Data extract Block Start
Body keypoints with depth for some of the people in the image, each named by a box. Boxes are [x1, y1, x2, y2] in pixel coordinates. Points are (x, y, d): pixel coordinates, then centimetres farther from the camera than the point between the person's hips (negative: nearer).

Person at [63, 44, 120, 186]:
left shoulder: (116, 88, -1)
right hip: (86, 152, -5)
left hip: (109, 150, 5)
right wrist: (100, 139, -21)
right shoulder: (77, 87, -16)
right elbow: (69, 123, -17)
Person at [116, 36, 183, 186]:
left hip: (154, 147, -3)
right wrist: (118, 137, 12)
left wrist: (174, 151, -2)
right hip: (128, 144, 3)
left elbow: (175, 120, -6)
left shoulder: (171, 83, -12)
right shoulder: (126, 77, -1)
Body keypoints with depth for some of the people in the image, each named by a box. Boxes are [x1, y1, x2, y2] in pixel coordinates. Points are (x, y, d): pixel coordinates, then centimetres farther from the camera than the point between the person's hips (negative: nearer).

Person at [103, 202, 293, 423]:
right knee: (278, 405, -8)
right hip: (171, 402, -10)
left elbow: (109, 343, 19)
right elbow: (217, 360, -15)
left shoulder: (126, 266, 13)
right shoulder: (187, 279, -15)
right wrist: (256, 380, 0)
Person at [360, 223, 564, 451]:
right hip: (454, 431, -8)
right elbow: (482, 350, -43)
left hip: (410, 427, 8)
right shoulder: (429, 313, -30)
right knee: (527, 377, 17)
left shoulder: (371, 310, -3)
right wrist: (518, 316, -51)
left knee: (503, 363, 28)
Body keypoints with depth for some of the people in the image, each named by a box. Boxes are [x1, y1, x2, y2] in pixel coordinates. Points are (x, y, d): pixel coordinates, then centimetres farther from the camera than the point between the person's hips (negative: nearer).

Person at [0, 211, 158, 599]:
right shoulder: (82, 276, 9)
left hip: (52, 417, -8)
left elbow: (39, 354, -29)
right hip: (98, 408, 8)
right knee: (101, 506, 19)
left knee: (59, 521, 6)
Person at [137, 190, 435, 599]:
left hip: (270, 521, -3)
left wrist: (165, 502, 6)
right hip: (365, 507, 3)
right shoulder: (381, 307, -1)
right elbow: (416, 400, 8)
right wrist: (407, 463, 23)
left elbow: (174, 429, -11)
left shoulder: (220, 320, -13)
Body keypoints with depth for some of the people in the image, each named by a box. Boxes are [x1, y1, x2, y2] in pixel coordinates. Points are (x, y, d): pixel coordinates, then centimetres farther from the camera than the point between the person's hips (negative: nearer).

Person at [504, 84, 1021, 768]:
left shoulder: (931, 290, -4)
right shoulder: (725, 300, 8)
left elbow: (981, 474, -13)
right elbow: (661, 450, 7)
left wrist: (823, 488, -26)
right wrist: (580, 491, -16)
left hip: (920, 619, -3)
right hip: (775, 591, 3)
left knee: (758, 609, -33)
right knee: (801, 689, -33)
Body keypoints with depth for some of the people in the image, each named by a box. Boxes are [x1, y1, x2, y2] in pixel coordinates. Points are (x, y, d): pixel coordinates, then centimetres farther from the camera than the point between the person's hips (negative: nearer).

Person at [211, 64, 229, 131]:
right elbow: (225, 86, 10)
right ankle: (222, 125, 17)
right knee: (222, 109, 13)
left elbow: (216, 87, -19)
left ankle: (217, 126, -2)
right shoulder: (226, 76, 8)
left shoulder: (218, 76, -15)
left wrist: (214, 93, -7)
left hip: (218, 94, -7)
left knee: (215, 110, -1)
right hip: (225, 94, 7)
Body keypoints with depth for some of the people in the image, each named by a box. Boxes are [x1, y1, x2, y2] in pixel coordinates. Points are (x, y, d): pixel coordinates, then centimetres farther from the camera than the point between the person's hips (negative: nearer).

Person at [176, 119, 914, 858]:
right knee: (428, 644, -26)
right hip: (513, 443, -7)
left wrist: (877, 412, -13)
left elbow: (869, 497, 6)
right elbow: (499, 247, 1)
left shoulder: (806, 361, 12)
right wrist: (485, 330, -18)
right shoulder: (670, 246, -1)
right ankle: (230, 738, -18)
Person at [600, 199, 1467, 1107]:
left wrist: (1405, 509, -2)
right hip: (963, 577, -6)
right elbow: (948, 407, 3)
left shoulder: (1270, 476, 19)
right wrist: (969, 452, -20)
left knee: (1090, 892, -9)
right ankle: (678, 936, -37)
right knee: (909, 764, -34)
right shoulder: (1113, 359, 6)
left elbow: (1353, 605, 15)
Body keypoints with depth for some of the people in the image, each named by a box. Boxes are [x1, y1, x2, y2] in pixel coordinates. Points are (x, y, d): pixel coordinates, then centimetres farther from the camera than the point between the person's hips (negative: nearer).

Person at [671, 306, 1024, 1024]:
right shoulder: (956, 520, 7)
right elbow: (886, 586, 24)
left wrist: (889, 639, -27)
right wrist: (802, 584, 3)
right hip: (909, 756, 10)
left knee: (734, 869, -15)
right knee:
Data extract Block End
* [Instructions for the task]
Filter the data down to the lines that contain the string "ankle", and copy them.

* [Response area]
right ankle: (222, 125, 17)
left ankle: (217, 126, -2)
right ankle: (230, 738, -18)
right ankle: (678, 936, -37)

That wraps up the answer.